Over all it was a good trip. The 4 that had never been had a blast other than the rough weather. No one got sick and we got plenty of blackfin. Ill post pics and maybe some videos later.


----------



## Scruggspc (Mar 20, 2013)

At least you caught some fish and made it home safe. So did you fix the power steering before you left?


----------



## syrupdawg (Dec 4, 2013)

No going to work on that this week. Mercury wants $1000 for a pump so I'm thinking I may can take the motor off the pump and let a local electric motor place and see if they can repair it.


----------



## syrupdawg (Dec 4, 2013)

Here is the split ring on the diamond jig that I think we had a yellowfin on.


----------



## Ocean Master (May 20, 2008)

I had some Blackfin burgers made by a forum member and they are fantastic!
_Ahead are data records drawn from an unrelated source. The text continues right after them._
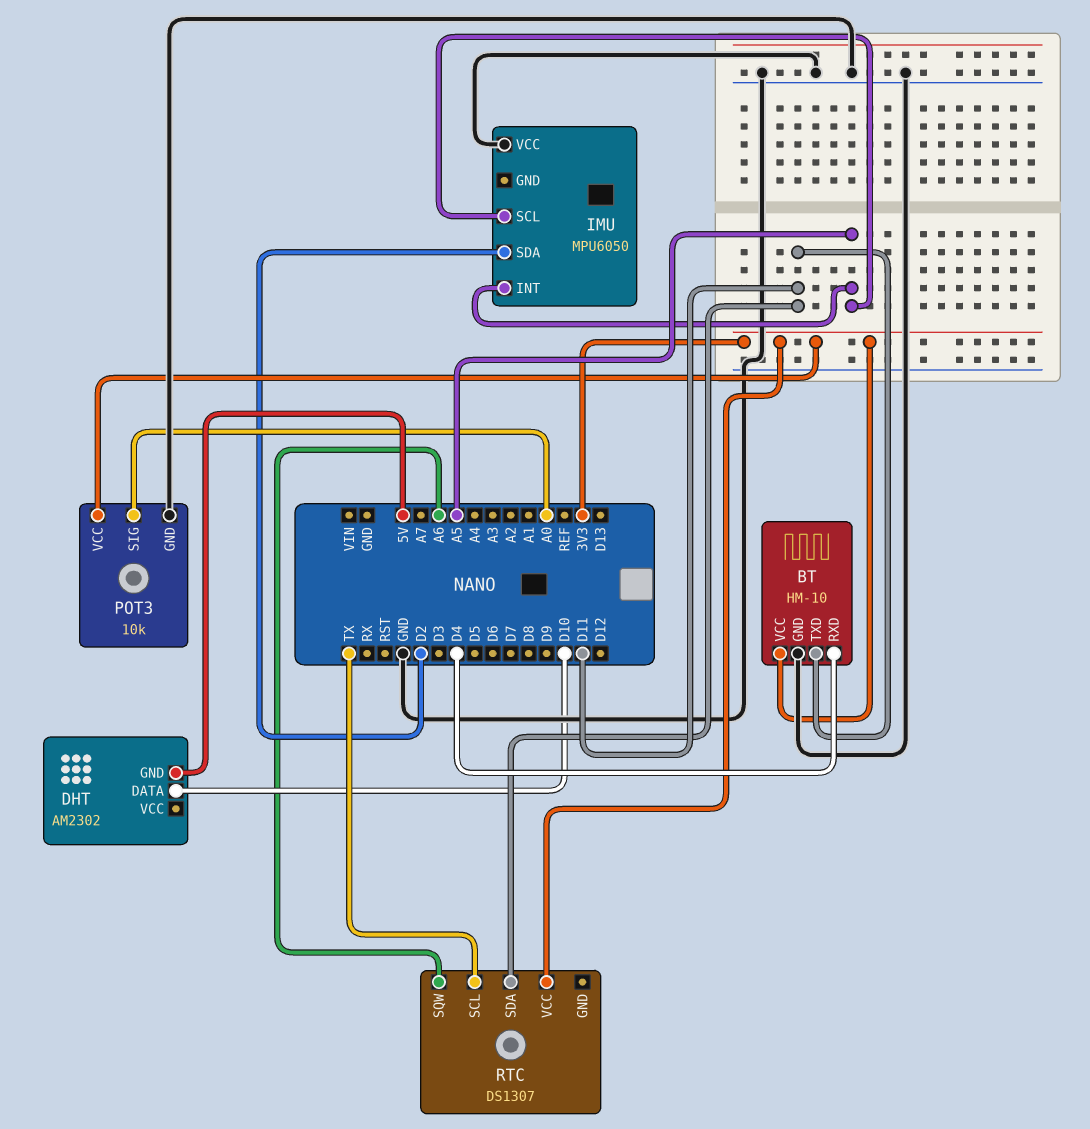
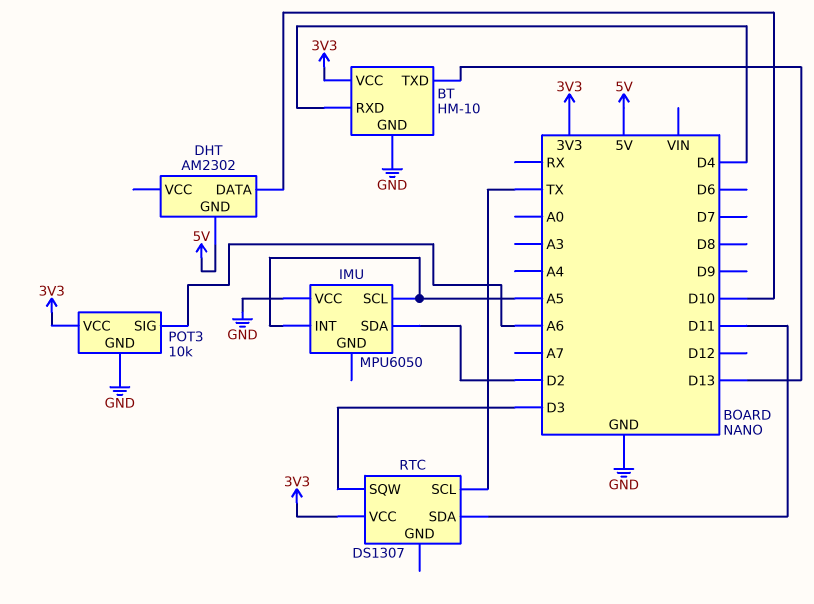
BT pin TXD: D11 -> D13
POT3 pin SIG: A0 -> A6
RTC pin SQW: A6 -> D3

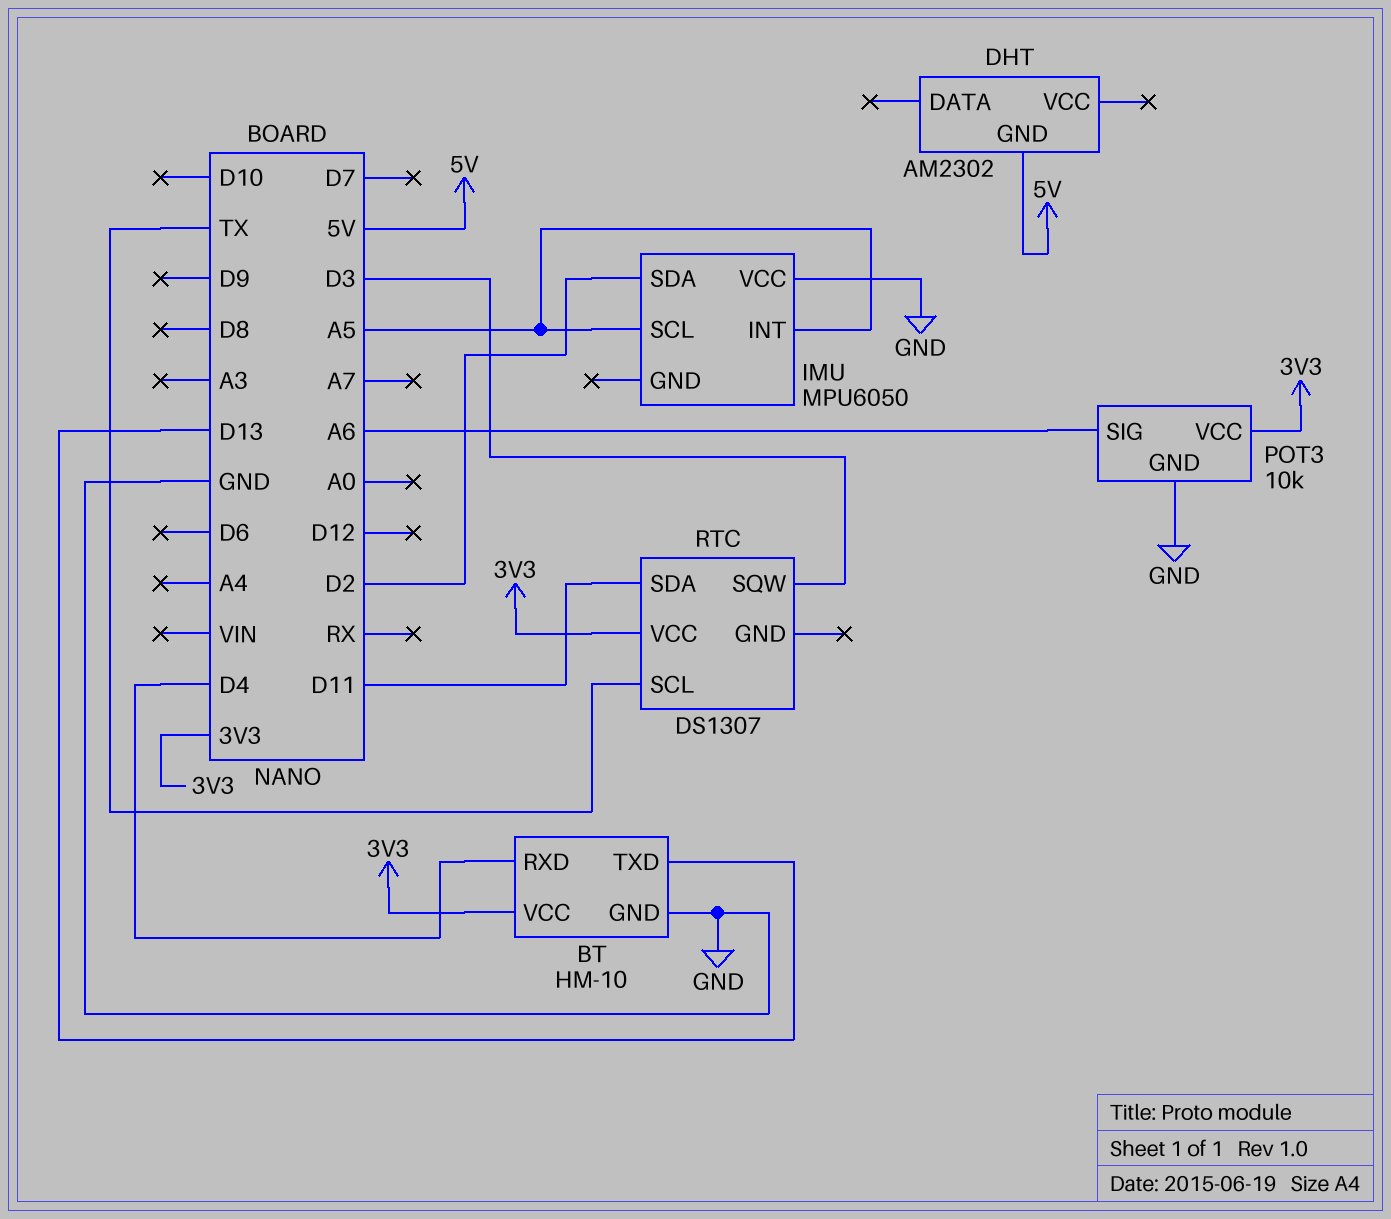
DHT pin DATA: D10 -> none

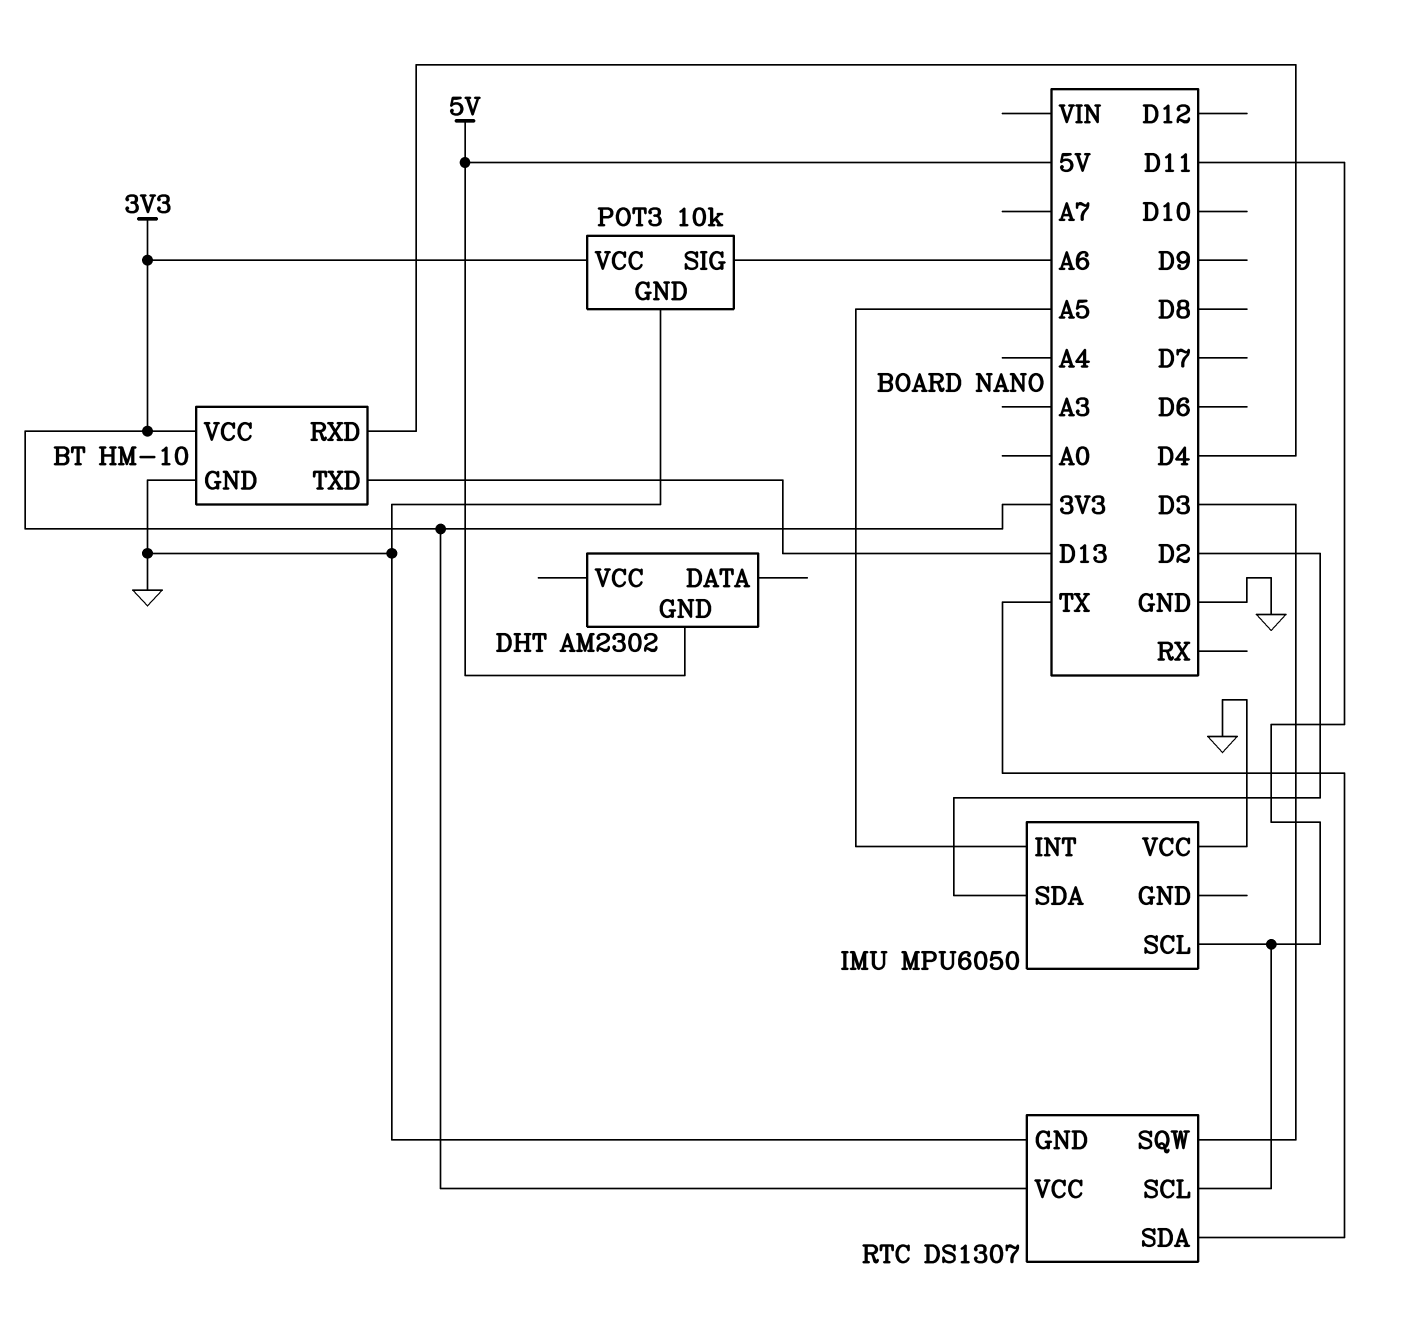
IMU pin SCL: A5 -> D11
RTC pin GND: none -> GND
RTC pin SCL: TX -> D11
RTC pin SDA: D11 -> TX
He has the recipe listed.

If it gets over 2' I don't go...


----------



## Ocean Master (May 20, 2008)

syrupdawg said:


> Here is the split ring on the diamond jig that I think we had a yellowfin on.


 I had a YFT break a welded split ring. Now I use heavy duty split rings.


----------



## Scruggspc (Mar 20, 2013)

syrupdawg said:


> No going to work on that this week. Mercury wants $1000 for a pump so I'm thinking I may can take the motor off the pump and let a local electric motor place and see if they can repair it.


Yea that motor is the weak point in that new steering. I run some of their test boats and those wear out first.


----------



## syrupdawg (Dec 4, 2013)

Part of the catch









The end result for tonight


----------



## syrupdawg (Dec 4, 2013)

Scruggspc said:


> Yea that motor is the weak point in that new steering. I run some of their test boats and those wear out first.


Maybe it will work out. I was hoping to buy a set of Lebroc seats for it this winter instead of a power steering pump.


----------



## MSViking (Oct 11, 2007)

Yep the weatherman missed the forecast once again! Thanks for the report on the three rigs as we were torn on where to head on our trip. Looks like we made the better choice, but not by much.


----------